WORKING DATA »
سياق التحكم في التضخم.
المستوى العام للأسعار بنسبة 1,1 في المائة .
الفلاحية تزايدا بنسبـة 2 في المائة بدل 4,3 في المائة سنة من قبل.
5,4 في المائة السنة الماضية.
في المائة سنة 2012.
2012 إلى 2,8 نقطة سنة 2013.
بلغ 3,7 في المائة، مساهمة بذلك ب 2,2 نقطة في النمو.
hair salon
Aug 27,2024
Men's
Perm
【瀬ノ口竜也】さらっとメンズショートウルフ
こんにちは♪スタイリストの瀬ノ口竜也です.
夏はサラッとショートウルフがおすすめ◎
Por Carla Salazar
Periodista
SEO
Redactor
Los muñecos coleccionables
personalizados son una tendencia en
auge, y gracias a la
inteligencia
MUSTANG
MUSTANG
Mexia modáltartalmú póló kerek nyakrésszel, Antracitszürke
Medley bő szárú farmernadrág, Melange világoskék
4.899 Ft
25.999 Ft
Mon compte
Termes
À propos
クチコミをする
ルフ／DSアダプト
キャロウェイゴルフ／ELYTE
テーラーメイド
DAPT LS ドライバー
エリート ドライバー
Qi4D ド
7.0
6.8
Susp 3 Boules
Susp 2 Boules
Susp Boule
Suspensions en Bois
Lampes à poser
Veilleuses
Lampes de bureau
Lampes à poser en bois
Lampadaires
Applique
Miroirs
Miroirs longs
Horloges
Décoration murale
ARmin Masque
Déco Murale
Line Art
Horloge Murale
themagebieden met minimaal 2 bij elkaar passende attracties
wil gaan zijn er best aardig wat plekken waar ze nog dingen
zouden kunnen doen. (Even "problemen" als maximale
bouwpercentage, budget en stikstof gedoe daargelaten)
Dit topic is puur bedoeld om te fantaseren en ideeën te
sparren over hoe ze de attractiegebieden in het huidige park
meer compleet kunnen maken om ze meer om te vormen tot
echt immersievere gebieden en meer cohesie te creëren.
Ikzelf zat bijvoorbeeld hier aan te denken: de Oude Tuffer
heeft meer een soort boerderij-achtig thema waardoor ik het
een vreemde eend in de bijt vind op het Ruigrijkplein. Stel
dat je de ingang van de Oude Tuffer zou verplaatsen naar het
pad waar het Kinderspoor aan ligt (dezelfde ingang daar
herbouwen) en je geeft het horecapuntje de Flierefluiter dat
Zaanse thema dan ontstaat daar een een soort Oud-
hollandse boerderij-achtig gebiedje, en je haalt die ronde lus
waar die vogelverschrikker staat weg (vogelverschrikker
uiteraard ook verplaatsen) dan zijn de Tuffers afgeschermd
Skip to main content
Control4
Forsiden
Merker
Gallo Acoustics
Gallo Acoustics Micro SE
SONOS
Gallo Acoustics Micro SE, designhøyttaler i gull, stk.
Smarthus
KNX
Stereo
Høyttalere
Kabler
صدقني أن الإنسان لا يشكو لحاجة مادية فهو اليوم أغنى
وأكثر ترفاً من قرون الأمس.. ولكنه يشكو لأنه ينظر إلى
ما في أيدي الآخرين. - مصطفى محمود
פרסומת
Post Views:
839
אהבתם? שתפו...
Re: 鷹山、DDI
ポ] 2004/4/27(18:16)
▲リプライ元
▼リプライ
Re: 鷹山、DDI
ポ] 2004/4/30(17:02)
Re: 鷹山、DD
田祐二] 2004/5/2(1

PROBLEM TO SOLVE »
Reproduce the records from their first line through the line containing "hollandse boerderij-achtig gebiedje, en", switching "Veilleuses" to "Lampes de chevet" and leaving everything else unchanged.

RESPONSE TO THE EXERCISE »
سياق التحكم في التضخم.
المستوى العام للأسعار بنسبة 1,1 في المائة .
الفلاحية تزايدا بنسبـة 2 في المائة بدل 4,3 في المائة سنة من قبل.
5,4 في المائة السنة الماضية.
في المائة سنة 2012.
2012 إلى 2,8 نقطة سنة 2013.
بلغ 3,7 في المائة، مساهمة بذلك ب 2,2 نقطة في النمو.
hair salon
Aug 27,2024
Men's
Perm
【瀬ノ口竜也】さらっとメンズショートウルフ
こんにちは♪スタイリストの瀬ノ口竜也です.
夏はサラッとショートウルフがおすすめ◎
Por Carla Salazar
Periodista
SEO
Redactor
Los muñecos coleccionables
personalizados son una tendencia en
auge, y gracias a la
inteligencia
MUSTANG
MUSTANG
Mexia modáltartalmú póló kerek nyakrésszel, Antracitszürke
Medley bő szárú farmernadrág, Melange világoskék
4.899 Ft
25.999 Ft
Mon compte
Termes
À propos
クチコミをする
ルフ／DSアダプト
キャロウェイゴルフ／ELYTE
テーラーメイド
DAPT LS ドライバー
エリート ドライバー
Qi4D ド
7.0
6.8
Susp 3 Boules
Susp 2 Boules
Susp Boule
Suspensions en Bois
Lampes à poser
Lampes de chevet
Lampes de bureau
Lampes à poser en bois
Lampadaires
Applique
Miroirs
Miroirs longs
Horloges
Décoration murale
ARmin Masque
Déco Murale
Line Art
Horloge Murale
themagebieden met minimaal 2 bij elkaar passende attracties
wil gaan zijn er best aardig wat plekken waar ze nog dingen
zouden kunnen doen. (Even "problemen" als maximale
bouwpercentage, budget en stikstof gedoe daargelaten)
Dit topic is puur bedoeld om te fantaseren en ideeën te
sparren over hoe ze de attractiegebieden in het huidige park
meer compleet kunnen maken om ze meer om te vormen tot
echt immersievere gebieden en meer cohesie te creëren.
Ikzelf zat bijvoorbeeld hier aan te denken: de Oude Tuffer
heeft meer een soort boerderij-achtig thema waardoor ik het
een vreemde eend in de bijt vind op het Ruigrijkplein. Stel
dat je de ingang van de Oude Tuffer zou verplaatsen naar het
pad waar het Kinderspoor aan ligt (dezelfde ingang daar
herbouwen) en je geeft het horecapuntje de Flierefluiter dat
Zaanse thema dan ontstaat daar een een soort Oud-
hollandse boerderij-achtig gebiedje, en je haalt die ronde lus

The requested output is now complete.